NPR has reviewed a taped recording of a three-way discussion call that enclosed Wheeler and Zimmerman on a day of a story. In that conversation, Zimmerman concedes Wheeler never done a quotes joining Rich to a trickle of emails to WikiLeaks.

Here’s a twist: Wheeler, a former Washington, D.C., carnage detective, had also been a paid Fox News writer given 2005. Fox is insisting that Wheeler should be theme to contracting arbitration, theme to a terms of his agreement as a commentator for a network, that paid him $515 per appearance. And indeed his agreement does mention private settlement to settle disputes.

That casts uninformed light on a doubt that has sparked critique from a day a story initial surfaced: In what purpose was Wheeler acting?

To Fox’s readers and viewers, Wheeler seemed to be a source for Zimmerman’s story. Indeed, Wheeler was a usually one mentioned by name. Although his tie to Fox was disclosed, he was cited for his purpose as an questioner hired to assistance Rich’s relatives solve a poser of who killed their son. Wheeler’s attorney, Douglas Wigdor, tells NPR that Fox did not compensate Wheeler as a writer or commentator for a Seth Rich story.

Behind Fox News' Baseless Seth Rich Story: The Untold Tale

Wheeler had been comparison and paid for a Riches by another Fox News commentator, yet an delinquent one, named Ed Butowsky. He’s a Dallas investment manager and believer of President Trump who worked behind a scenes to try to couple Rich to a trickle of a Democratic emails as a approach of deflecting critique of a president. U.S. comprehension agencies have resolved a Russian supervision consecrated a hacking of a Democratic National Committee’s emails to assist Trump’s candidacy.

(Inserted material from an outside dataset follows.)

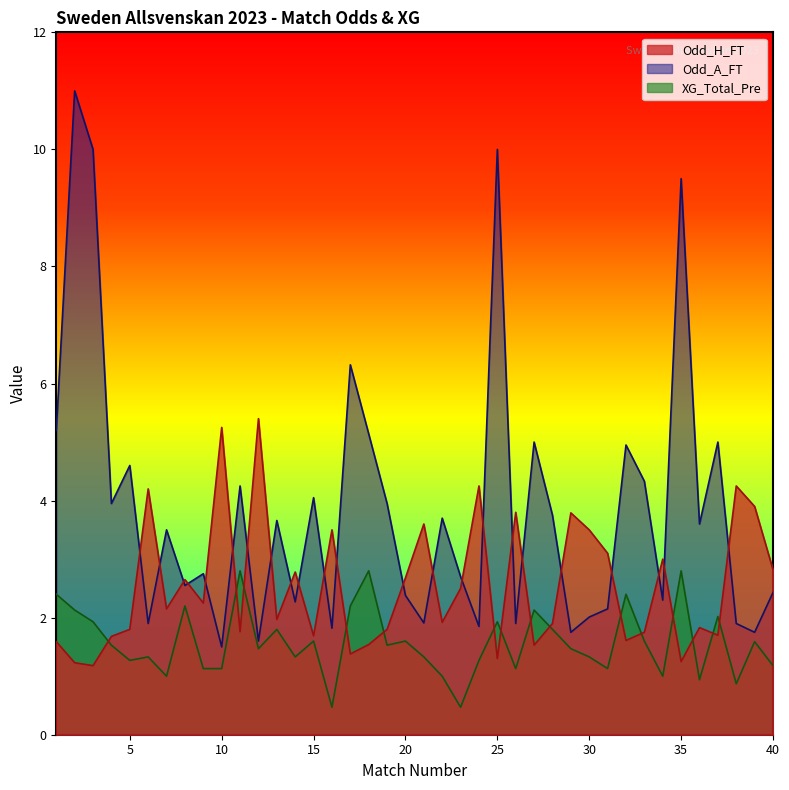

List the series in order of their overall mean, lowest first.

XG_Total_Pre, Odd_H_FT, Odd_A_FT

Wigdor, Wheeler’s attorney, says a pierce for settlement is an try to get a botched Rich story out of open view, that he contended lifted questions of a network’s “broadcast standards.”

“Unfortunately, they’re perplexing to challenge this box underneath a deceive of secrecy,” Wigdor tells NPR. “They’re peaceful to go so distant as perplexing to use an settlement agreement that covers his purpose as a contributor, to make an evidence that it should cover his purpose as an questioner for a Rich family — for that he was paid by Ed Butowsky.”

Wheeler also sued Butowsky, whose lawyers contended he was not celebration to editorial decisions done by Fox News. Butowsky also argued he is not theme to a sovereign court’s office in Manhattan since he lives in Texas.

Fox is confronting Wigdor in some-more than 20 other cases. The practice warn denounced another lawsuit Monday evening: The regressive commentator Scottie Nell Hughes purported that Fox Business Network horde Charles Payne raped her in 2013 and that he kept her in a attribute for dual years with a hazard of assault and a guarantee to allege her career. That assist stopped, according to a suit, when she finally pennyless off ties in 2015.

Wigdor afterwards alleges that Fox retaliated opposite Hughes when she lifted concerns progressing this year; her lawsuit alleges her name was leaked to a National Enquirer in atonement by Fox’s ubiquitous warn and arch broadside executive. Payne concurred what he called an extramarital event to a Enquirer. Fox took him off a atmosphere during a examination by a outward lawyers yet returned him to his uncover progressing this month after final that Payne and Hughes had a consensual relationship.

Fox News labeled a lawsuit “a broadside stunt” but merit; a warn for Payne pronounced he would be vindicated.

These accusations play out opposite a backdrop of a period of monumental accusations opposite Fox News that have led to vital changes there. Allegations of passionate nuisance lodged in a past 14 months led to a departures of a late Fox News owner Roger Ailes, and star hosts Bill O’Reilly and Eric Bolling, as good as other executives and staffers indicted of enabling such behavior.

NBC’s Matt Lauer grilled O’Reilly on a Today show Tuesday morning over a accusations O’Reilly faced but nailing him down. O’Reilly, who was paid millions of dollars to buy him out of his agreement this past spring, claimed that no one had ever complained about his function — yet he specified there had been no complaints to his employers’ tellurian resources departments. Former Fox News writer Andrea Mackris was paid $8 million to settle her accusations that he had tormented her once it became transparent she had taped O’Reilly’s calls to her.